MicrosoftIssueBot commented 5 years ago

This is your friendly Microsoft Issue Bot. I've seen this issue come in and have gone to tell a human about it.

ghost commented 5 years ago

We reviewed the pitch and would love to explore this idea further! The pitch is a great start, but there are still some open questions. I am moving this issue into planning to iron out some of those details and I created calculator-specs/unitNavigation to track progress. A human will follow up with some feedback on your pitch shortly. Keep in mind that not all ideas that make it into the planning phase are guaranteed to make it to release. For more information on next steps, check out our spec workflow.

ghost commented 4 years ago

/cc @grochocki @sanderl @rudyhuyn We may have a lot of conversion units in the future, as requested in #515. But many of the proposed units are merely prefixes to the already existing units. For example metre is a unit for measuring length. But milli, kilo, centi etc. are just the prefixes, which when applied, change the scale of measurement.

In this regard, we can keep the units in a drop down list as we do currently, and we can create a slider on the side so that the user can adjust the scale as per his/her choice. The slider can be like the one that we currently use in the graphing calculator for selecting the values of constants in an expression. After this the conversion should take place accordingly.

The slider may range from 10^(-20) to 10^20, or whatever may be better. And below it we can name the unit with appropriate prefixes, such as:

10^(-2): Centimetre 10^(-3): Millimetre 10^(-12): Picometre 10^6: Megametre

As we all know, these are standard prefixes that can be applied to mostly every unit in any converter type. But the scale may be adjusted for each converter type, because millimetre makes sense but millibyte does not.
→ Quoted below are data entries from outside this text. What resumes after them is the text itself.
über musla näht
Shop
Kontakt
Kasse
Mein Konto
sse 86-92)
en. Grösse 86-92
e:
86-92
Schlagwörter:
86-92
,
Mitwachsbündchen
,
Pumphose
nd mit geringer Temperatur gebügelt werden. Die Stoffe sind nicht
Through this, we can avoid the congestion that we may have when we have a lot of units to deal with. Moreover, it will become very clear for the user to differentiate between units and scale of measurement. And thus, we will not have to keep centimetre, millimetre and kilometre in the same drop-down list.

However, there are some limitations too. This does not work for units like pound, ounces etc.

I know that it would have been more relevant if I had posted this in #515, but since the UI/UX for the Unit Converters is being altered drastically, this makes more sense here.

I would like to hear from you on this.